Data: CPS students getting more A’s, and more F’s as remote learning continues

Failing grade

CHICAGO (WBBM NEWSRADIO) -- Chicago Public Schools officials said a lot of children are missing out by continuing to have students learning remotely and not being in classrooms.

Wednesday and Thursday were report card pick-up days for Chicago Public School students, and CPS said more students are receiving A’s, but also F’s than this time last year.

Generally, officials said Black, LatinX, special education, and homeless students have had the most barriers to learning remotely, because of systemic failures such as poor access to computers and internet, an inability to remotely support kids with disabilities and a lack of face-to-face interaction with teachers.

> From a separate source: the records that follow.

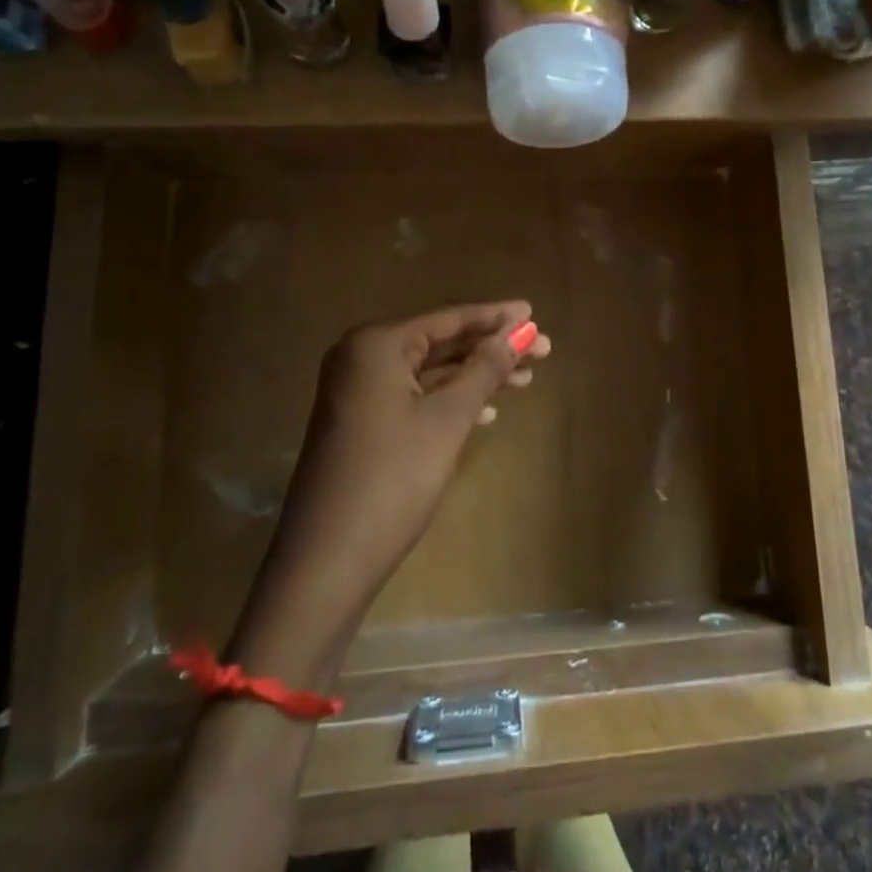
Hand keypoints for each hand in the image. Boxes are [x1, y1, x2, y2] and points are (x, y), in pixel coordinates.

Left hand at [255, 303, 550, 630]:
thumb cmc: (393, 477)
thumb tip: (519, 331)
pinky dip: (450, 401)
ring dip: (476, 376)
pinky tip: (487, 413)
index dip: (494, 317)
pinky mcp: (361, 424)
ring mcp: (358, 393)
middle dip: (491, 348)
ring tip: (526, 378)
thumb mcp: (447, 418)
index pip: (448, 319)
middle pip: (440, 344)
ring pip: (430, 374)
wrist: (328, 559)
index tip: (533, 312)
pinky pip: (414, 398)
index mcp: (376, 345)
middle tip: (542, 349)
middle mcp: (362, 359)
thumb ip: (484, 369)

“I worry that unless we act with urgency, we will lose a generation of students,” Chief Education Officer LaTanya McDade told the city’s Board of Education at its virtual meeting Wednesday. “The way to avoid this is to follow the public health guidance so we can safely reopen schools.”

According to CPS data, in elementary schools, 5 percent of the reading grades handed out in the first academic quarter were F’s compared to 1.9 percent in the first quarter last year, with similar figures in math. On the other end of the scale, A’s made up 34 percent of reading grades, up from 30.8 percent last year. Math scores were similar. There were fewer B’s and C’s in both subjects, and students of all races saw increases at both ends of the scale, data showed.

“This is a matter of equity, and it’s at the core of everything that we do in Chicago Public Schools,” CPS CEO Janice Jackson said.

“The shift here is allowing for multiple options for all of our parents. Any parent who wants to remain in the remote environment will have the ability to do so. But beginning in January, those parents who need an opportunity or an option for their students to be educated in person will now have a choice.”

CPS is shooting for mid-January for the start of retuning to in-person learning, and Mayor Lightfoot said it will be safe.

"When it's appropriate for students to return, that they’re going to be returning to classrooms and school buildings that have the highest levels of protections against COVID-19 that we can possibly muster," Lightfoot said.

CPS said it plans to have teachers and staff take rapid COVID tests on a regular basis when students return to classrooms.

Rapid, 15-minute tests supplied by the federal government will be used to assess asymptomatic school staffers who are in regular contact with students, the Chicago Department of Public Health and Chicago Public Schools said Wednesday.

The tests can be self-administered with the supervision of trained staff, and the swabs only have to be placed halfway up the nose. If an adult tests positive, they’ll be isolated and sent home to quarantine while a contact tracing team from CDPH investigates, officials said.

Dr. Marielle Fricchione, medical director in CDPH’s COVID bureau, said schools would not reopen in January if the level of spread the city is seeing today continues.

Fricchione said health officials studied the first virus surge in the spring and identified a key metric that marked when the city had turned a corner: doubling time. Explaining a threshold first released by health commissioner Dr. Allison Arwady a day earlier, Fricchione said she would feel confident that the virus spread had stabilized in Chicago when cases are doubling every 18 days instead of the current 12 days.